The tapestry Zenobia and emperor Aurelian, dates from the 17th century and depicts Zenobia handing over the keys of the city to emperor Aurelian on a horse and wearing a Victory crown. The tapestry is decorated with a border of garlands, fruits angels and other floral and plant elements. At the top, in the centre there is a console with the inscription : Tyrana ne foret/periurus iubet cives mactare/canes. The tapestry was made of silk and wool in Brussels by Gerard Peemas around 1660 and belongs to the collection of Patrimonio Nacional (National Heritage) and is exhibited in the Palacio Real in Madrid.

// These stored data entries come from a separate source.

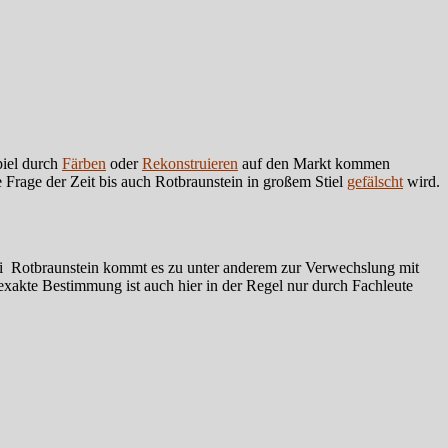
piel durch
Färben
oder
Rekonstruieren
auf den Markt kommen
 Frage der Zeit bis auch Rotbraunstein in großem Stiel
gefälscht
wird.
ei Rotbraunstein kommt es zu unter anderem zur Verwechslung mit
 exakte Bestimmung ist auch hier in der Regel nur durch Fachleute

The tapestry belongs to the series History of Zenobia and the emperor Aurelian. It was woven following the design of Justus van Egmont, painter born in Leiden in 1601 and decesed in Antwerp in 1674. In the Royal History and Art Museum in Brussels there are a series of tapestries on the History of Zenobia depicting paintings by Justus van Egmont manufactured by Gerard Peemans. Painter Van Egmont was inspired by the literary works of Jean Tristan de Saint-Amant Commentaires historiques contenant l´histoire générale des Empereurs, Impératrices, Césars et Tyrans de l’Empire Romain, published in 1644.


The main character is Julia Aurelia, later known as Septimia Zenobia, wife of Septimio Odenato of Palmira, whom at the death of this latter became queen of Palmira. Due to her expansionist policy she confronted Rome and was defeated in Antiochia in 272 and captured by emperor Aurelian. Zanobia, since the Middle Ages, has had a reputation for being a remarkable woman which is why she has frequently featured in tapestries and paintings throughout the centuries.